Note: The developers of OpenSesame have also created a Python package for working with column-based and continuous data, called DataMatrix. It’s similar to the Pandas package we’ve been working with in this tutorial, but has some crucial differences in syntax. We have opted for the more versatile and widely used Pandas package, but be aware that the OpenSesame website and tutorials can sometimes refer to DataMatrixes instead of DataFrames.

Lastly, it’s important to know how to save your cleaned dataframe ofcourse! Here we save it as a csv file, using the pandas to_csv function:

df_trim_blocks.to_csv('../11_plotting/data/df_cleaned.csv', index=False)

Exercises

Exercise 1. Correct versus incorrect trials

We’ve removed incorrect trials from our experiment, and looked at the switch cost effect after. However, we should be aware that there is a difference in how many incorrect trials there are per condition. Show the amount of correct/incorrect trials per task_transition_type using a pivot table. Then, show the mean reaction time of correct/incorrect trials per task_transition_type using a second pivot table

# Pivot table count
# Pivot table mean

Exercise 2. Remove rows based on two conditions

Next to removing incorrect trials from a dataframe, an often done dataframe manipulation is to remove outliers from your dataframe. These can be trials where participants where unrealistically quick, or just too slow to test the effect you are interested in.

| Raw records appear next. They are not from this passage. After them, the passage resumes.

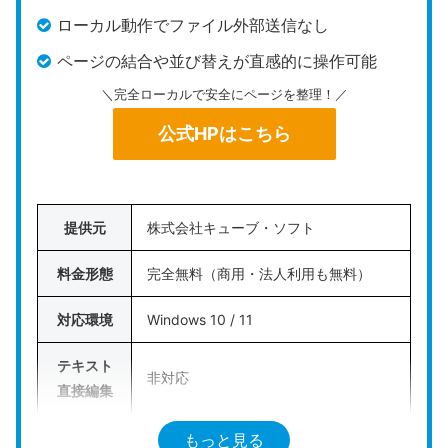
ローカル動作でファイル外部送信なし
ページの結合や並び替えが直感的に操作可能
＼完全ローカルで安全にページを整理！／
公式HPはこちら
提供元
株式会社キューブ・ソフト
料金形態
完全無料（商用・法人利用も無料）
対応環境
Windows 10 / 11
テキスト
非対応
直接編集
ページ操
もっと見る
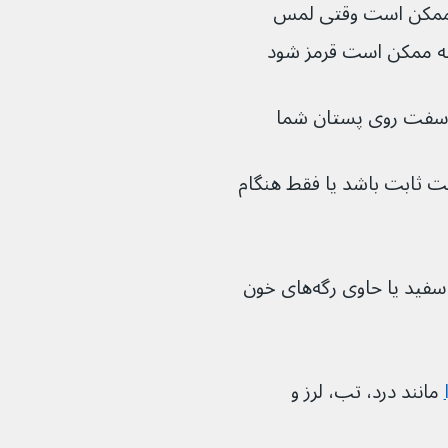
 ممکن است وقتی لمس 
ه سفت روی پستان شما
کن است ثابت باشد یا فقط هنگام 
که ممکن است سفید یا حاوی رگه‌های خون 
مانند درد، تب، لرز و 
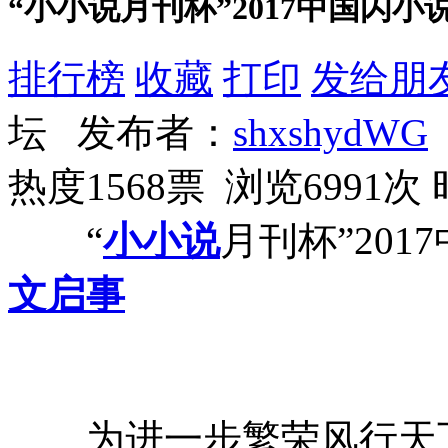
“小小说月刊杯”2017中国闪
排行榜
收藏
打印
发给朋
坛 发布者：
shxshydWG
热度1568票 浏览6991次
“
小小说
月刊杯”201
文启事
为进一步繁荣风行天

From the dataframe with correct trials only, remove all trials that have a reaction time below 400ms and above 1000ms. Use a conditional selection of rows, and use only one line of code.

# df_correct

Exercise 3. Outlier removal methods

What we did in exercise 2 was an outlier removal, though it was a pretty arbitrary one. There are plenty of outlier removal methods that are more objective. Find two outlier methods, and specify them below with a short explanation. One outlier method should be suitable for normally distributed data, whilst the other method should be suitable for non-normally distributed data.

Hint: In the next exercise you will have to apply the outlier methods. Therefore, search for outlier methods that you can easily implement in Python/Pandas (e.g. by simply searching for Python/Pandas implementations of outlier methods)

Answer to exercise 3 Outlier method for normally distributed data:

Outlier method for non-normally distributed data:

Exercise 4. Implementing the outlier removal methods

Apply the two outlier methods to the dataframe with the correct responses, and save the resulting dataframe. Do this by: (1) Writing down what the cutoff values are for the outliers (you will need this later) (1) Identifying the rows that fall out of your outlier range (2) Making a new column called “outlier” where you mark the rows with outlier values with 1, and all the other rows with 0 (3) Saving the new dataframe. If you don’t know the command to save, search on the internet for “save csv pandas” or something similar. You will need the dataframe in the next session!

# Outlier method one
# Outlier method two